A real, live Cuntface.

2.  Me So Vyborny – Thanks to keeper Phil Kessel, this team touts the top offense in the league.  Four games this week for Kessel will certainly help this team continue its strong start.  What the fuck was Super Sperm GM Ryan Schauble thinking trading away Phil Kessel?  What a retarded move.

3.  Everett Silvertips – It is very, very weird to see this team 1) with a winning record before late February, if at all and 2) with the second best goalie tandem in the league.  May get creamed this week with its biggest offensive guns sitting out because of only two games on the schedule, but GM Court Watson is beginning to realize that, so far this season, Drew Doughty on IR is better than Duncan Keith in the starting roster (and go fuck yourself, Fatty).

4.  Captain Chinese – Looked good this first week; but would you really want to brag that Shane Doan and Optimus Reim are carrying your team?  I wouldn’t.

5.  Crosby’s Concussions – Good week and Crosby has been cleared for contact…oh shit.

6.  Jesse Love’s Paymon – Man, the guy you are playing impregnates your sister and then humiliates you in fantasy hockey.  Top that off by losing $20 in the most moronic manner I have ever seen and this is one bad week for GM Steve McIntyre.  I will reenact how to lose $20, Steve McIntyre style.

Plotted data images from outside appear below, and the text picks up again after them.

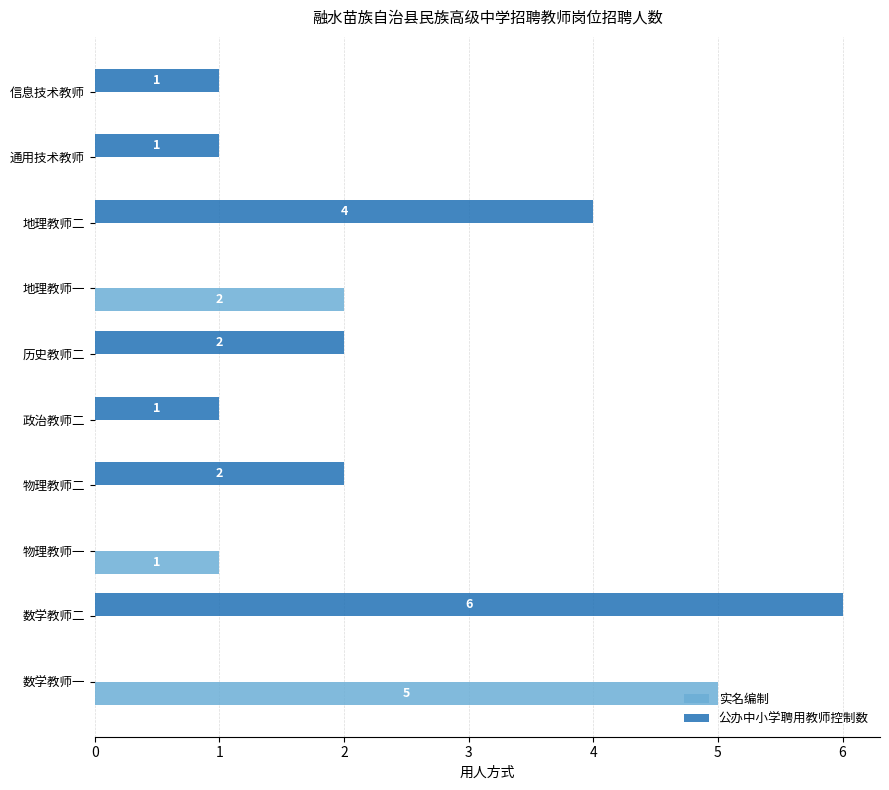

Which series changed the most between 历史教师二 and 信息技术教师?

公办中小学聘用教师控制数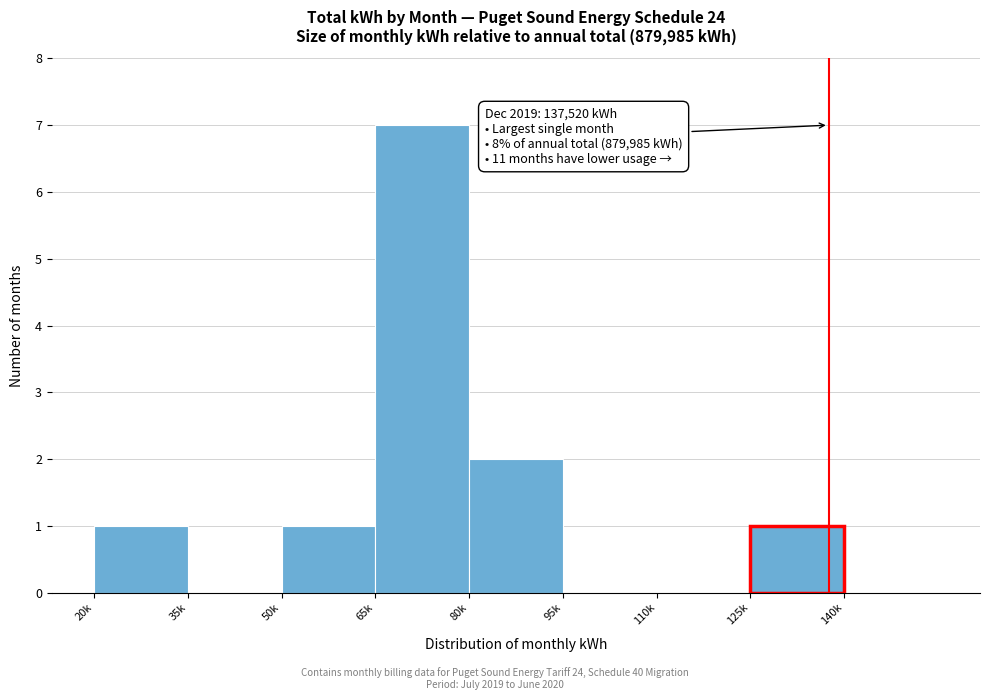

Reading left to right, list all the values displayed in this chart.

20k=1	35k=0	50k=1	65k=7	80k=2	95k=0	110k=0	125k=1	140k=0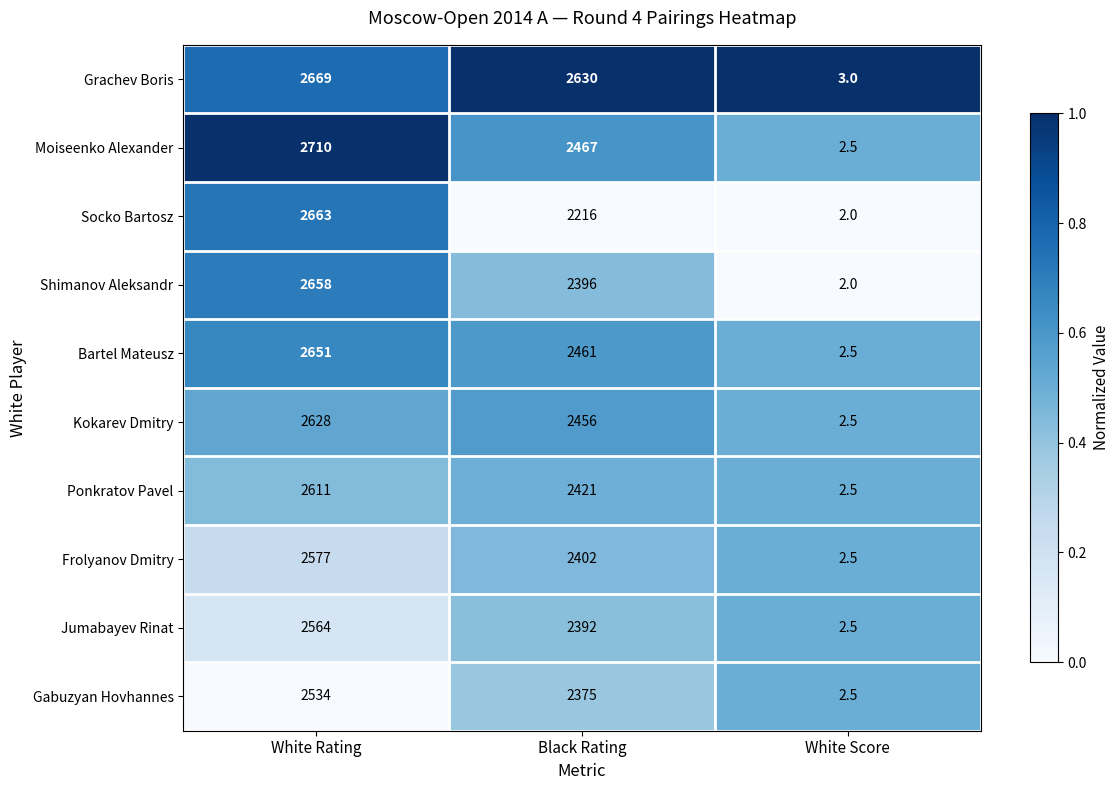

Which category has the lowest value across all series?

White Score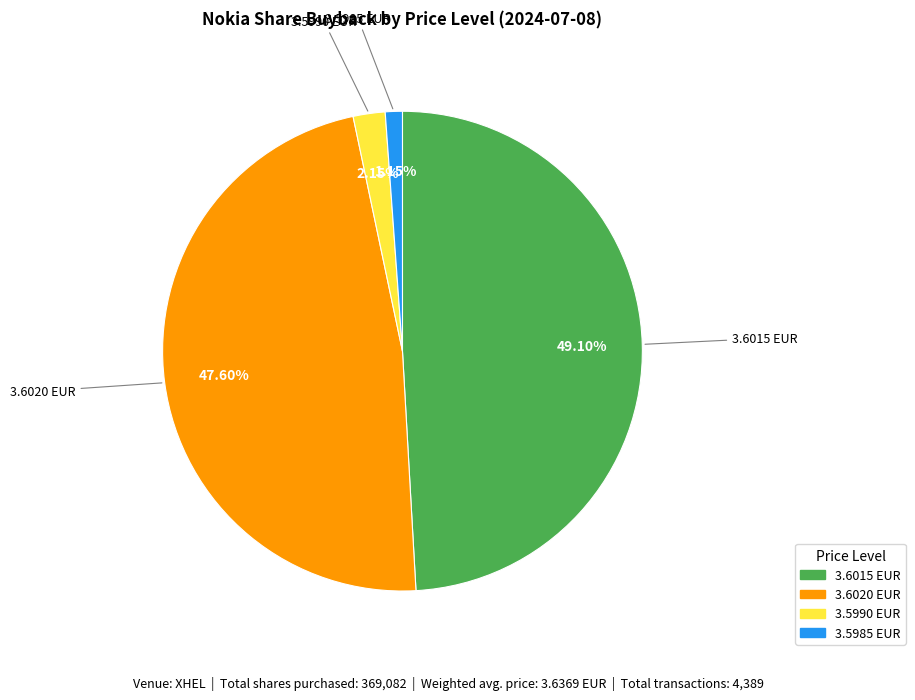

Is there a majority slice in this chart?

No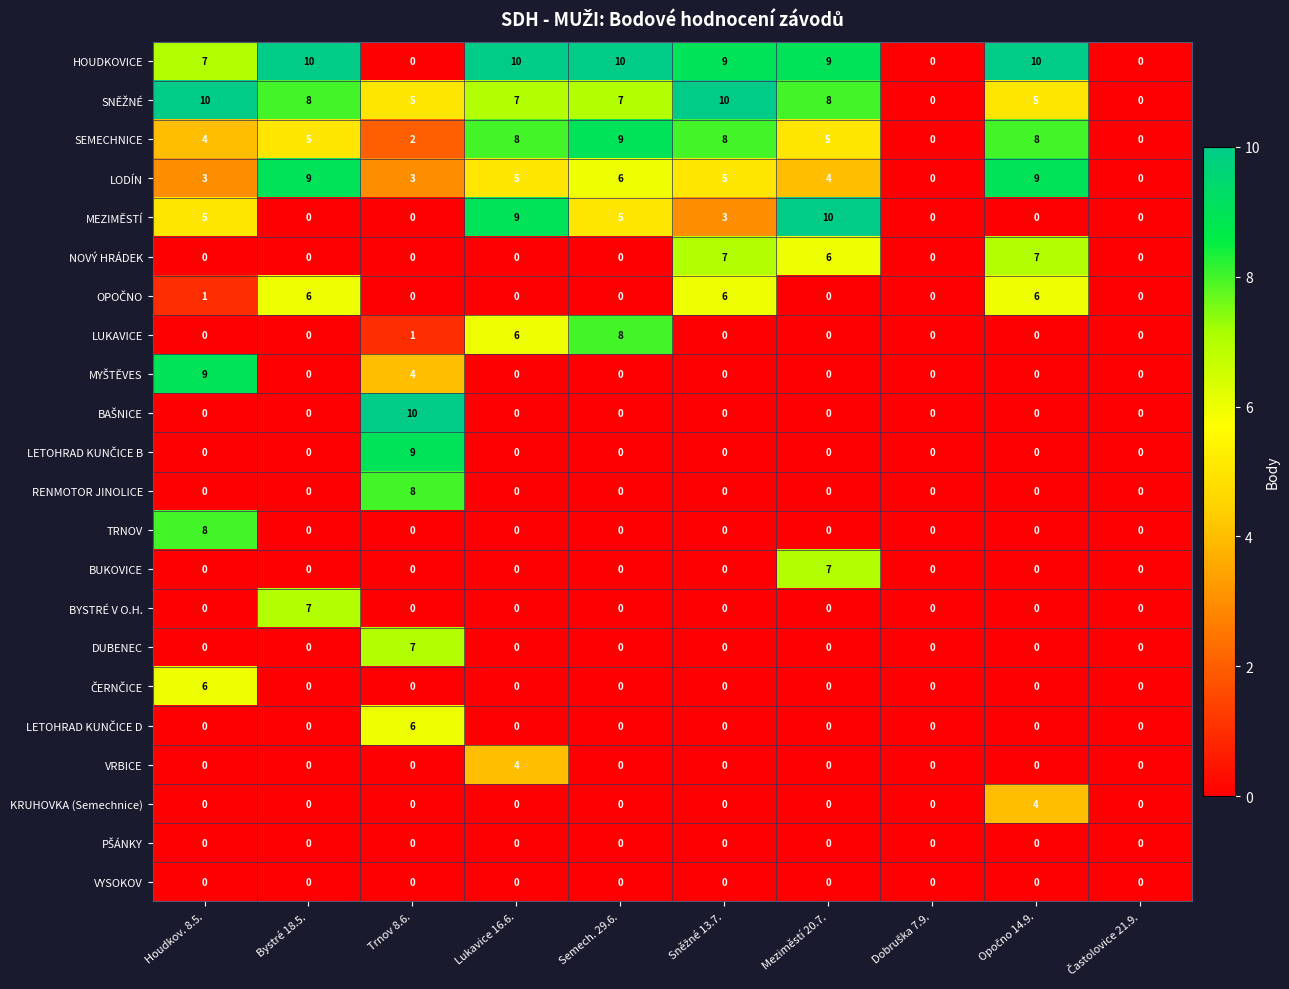

How many data points does each series have?

10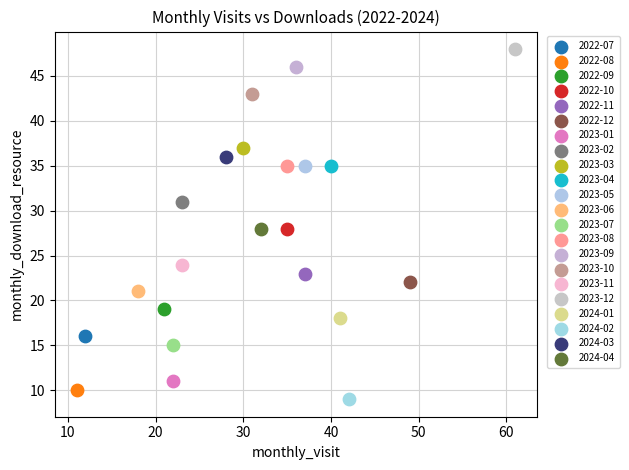

Which series contains the lowest Y value?

2024-02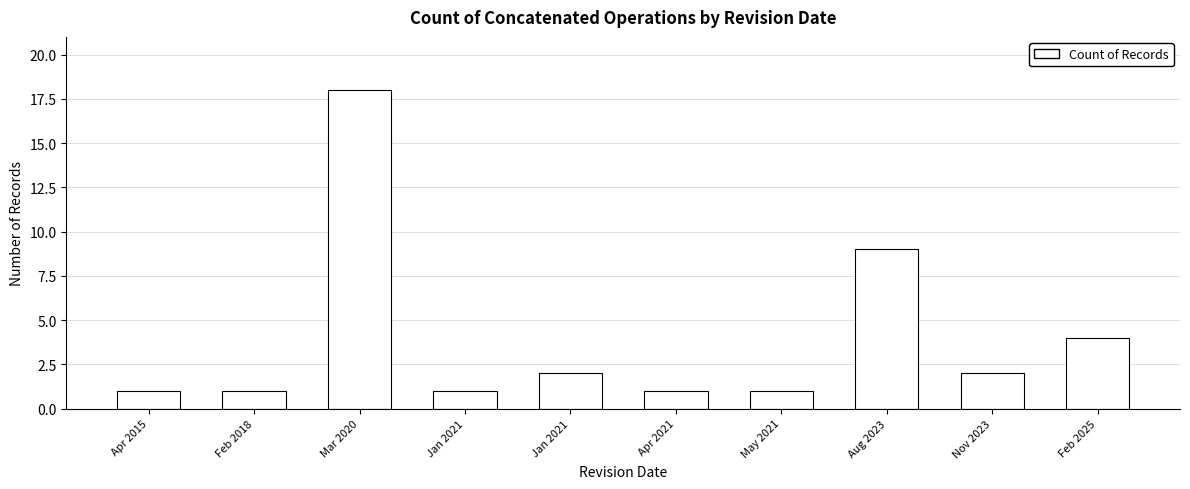

What is the label of the 1st bar from the right?

Feb 2025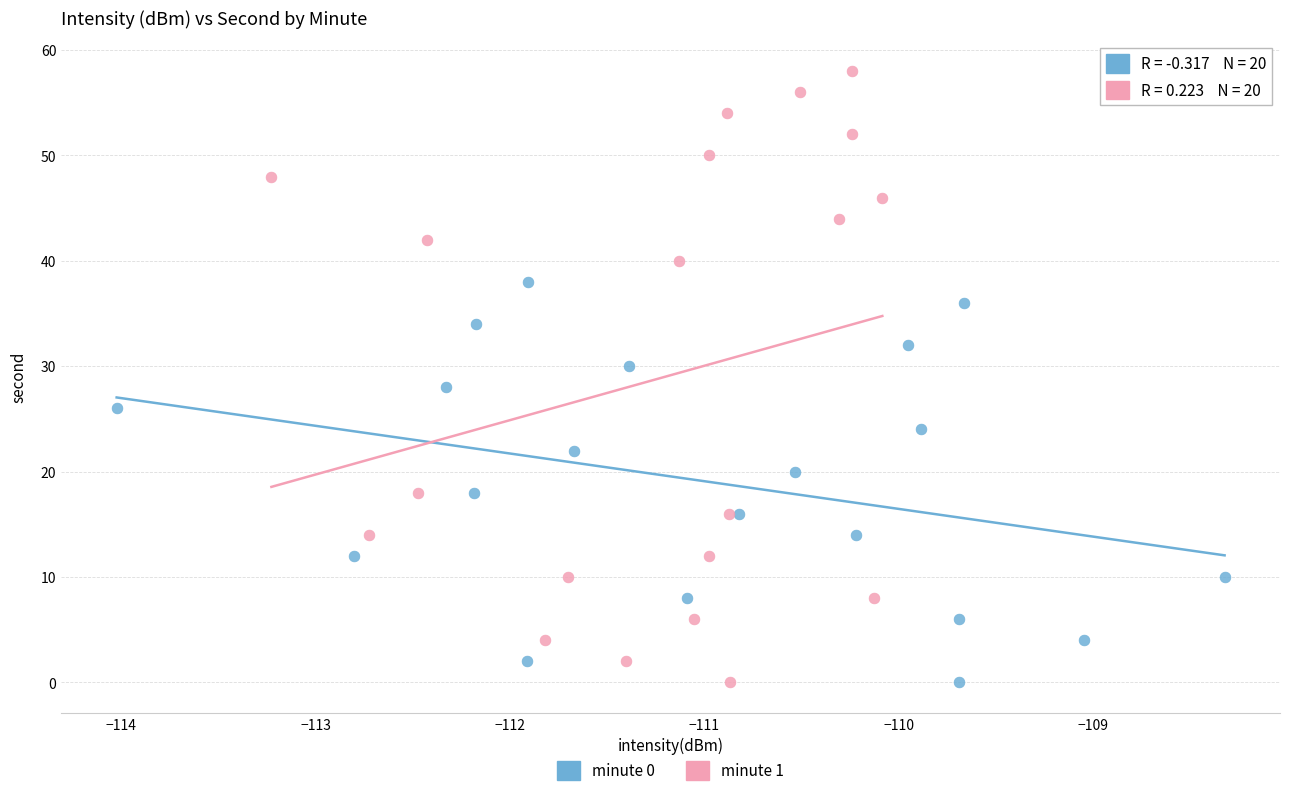

Which series reaches the maximum Y coordinate?

minute 1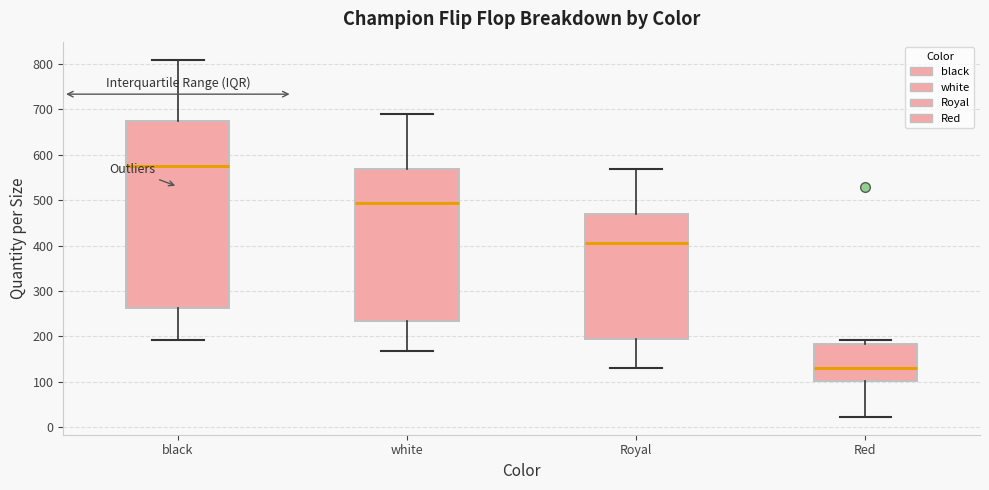

Which box's median line is the highest?

black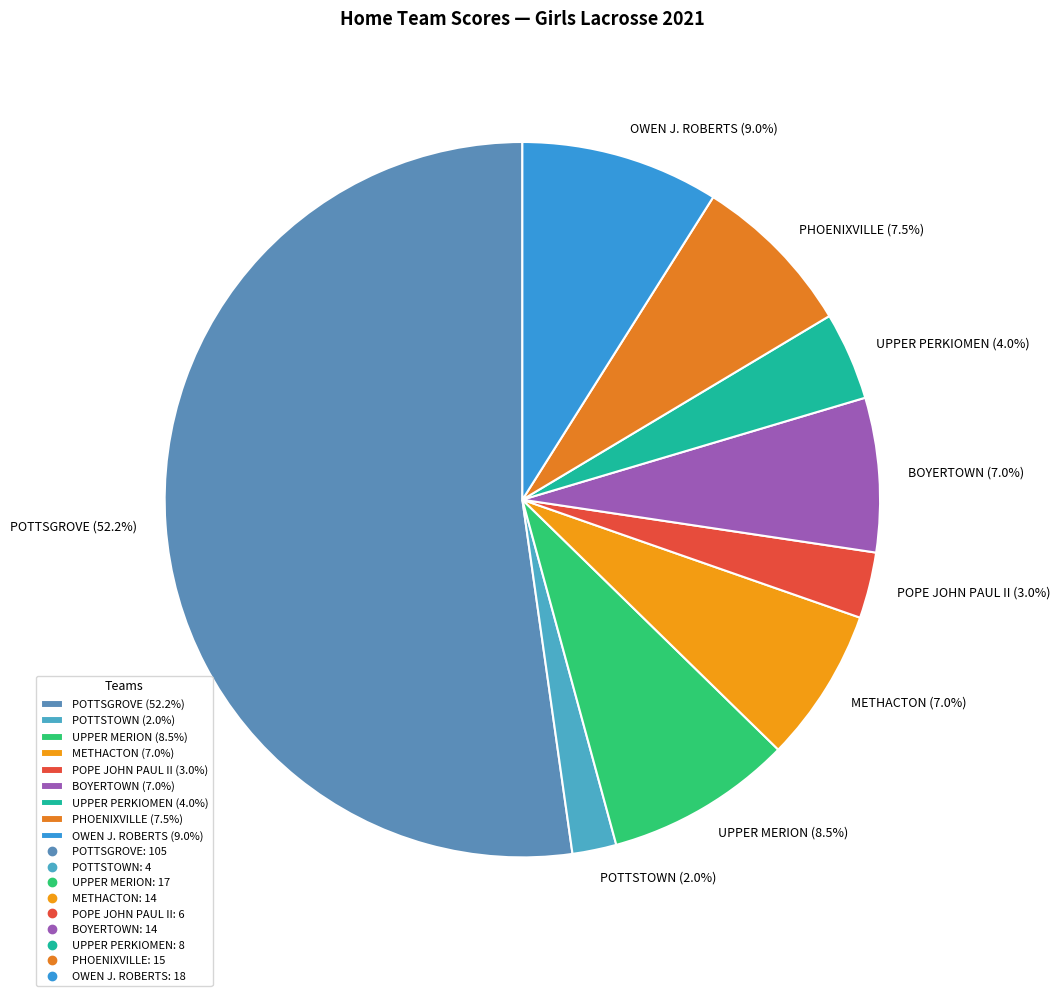

To the nearest percent, what is the difference between the largest and smallest slice percentages?

50%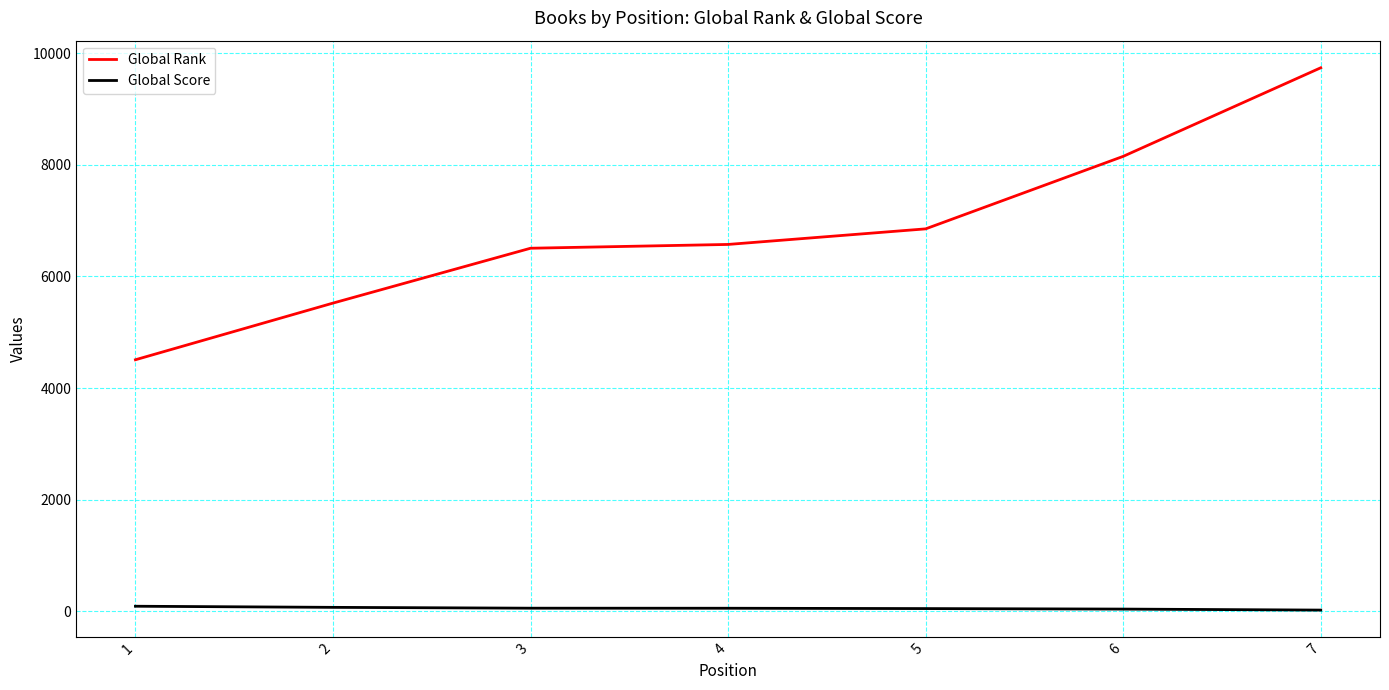

What is the difference between the second highest and second lowest values in the Global Rank series?

2629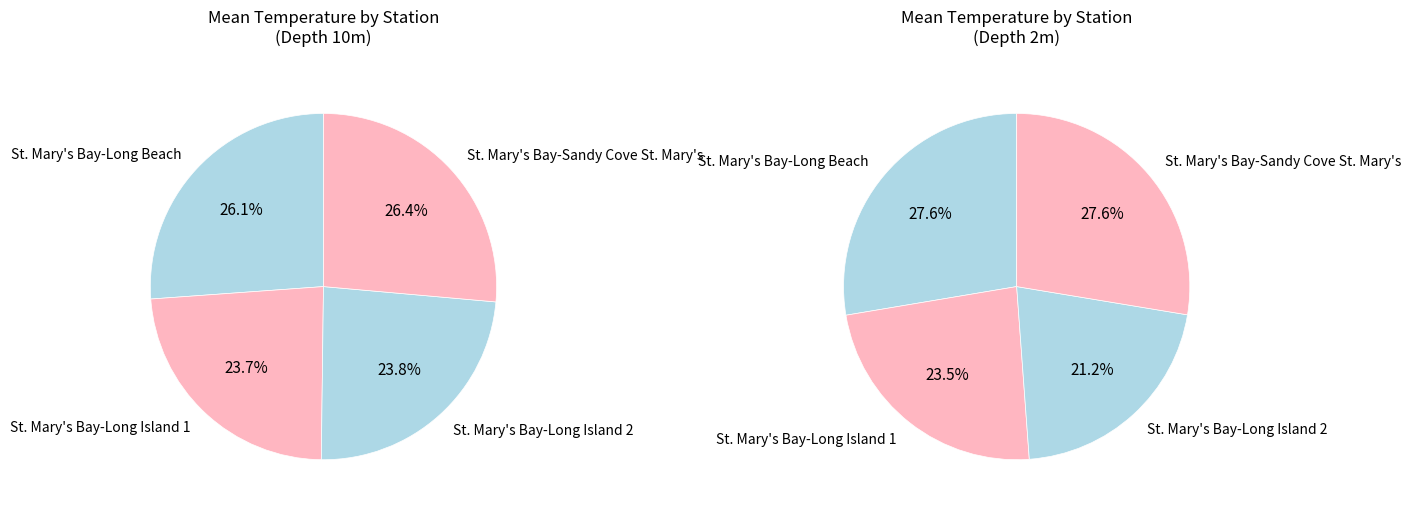

To the nearest percent, what portion does St. Mary's Bay-Long Beach represent?

26%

Steve:  Tell me who you think will win the Stanley Cup this year.  I will be you $20 they don’t.

Jesse:  I think a team that plays in the NHL will win the Stanley Cup.  Ka-Boom.

Well played, Cook.

7.  Super Sperm – Pimping Nugent-Hopkins apparently isn’t easy, with all trades being rejected, from absurd to a bargain for the other team (I am looking at you, Clarence Swampton).  Maybe it will work out because the learning curve appears pretty steep with the young hockey Jedi, and the NHL gives him credit on goals he didn’t score.

8.  Anzoolander – Anze delivered and will be in the Rocket Richard race all year but this team needs more from Jaroslav Halak, who may go down in a long line of first round busts by GM Jesse Cook, arguably the Matt Millen of fantasy hockey.

9.  Pistol’s Hellcats – I think we can give the most assists in the league to this team.  Unfortunately, that is only one category of many.  Goalies may be a problem, with one concussed and one playing like he is over 40 (because he is over 40).  Hopefully he learned from last season and knows what to do (hint: sell high on Williams).

10.  Clarence Swampton – After this week’s performance, turning Stamkos into prospects might not be such a bad idea after all.

11.  Texans – Interesting to see if Schneider can help this team compete in goaltending categories; this team is the fantasy version of Roberto Luongo right now.  I still think this team can be a contender and is just having a slow start, but we shall see.

12.  Bizarrohawks – I have come to believe that GM Scott Freeland’s fantasy hockey karma is derived from hitting range balls with a brand new driver not yet paid for.  That is the only thing I can figure.

13.  Flowers in the Cage – GM Cole Ballard asked “should I be in panic mode yet?”  To which I respond; perhaps.

14.  Not Poodle!!! – At least you have Duncan Keith.  Jerk.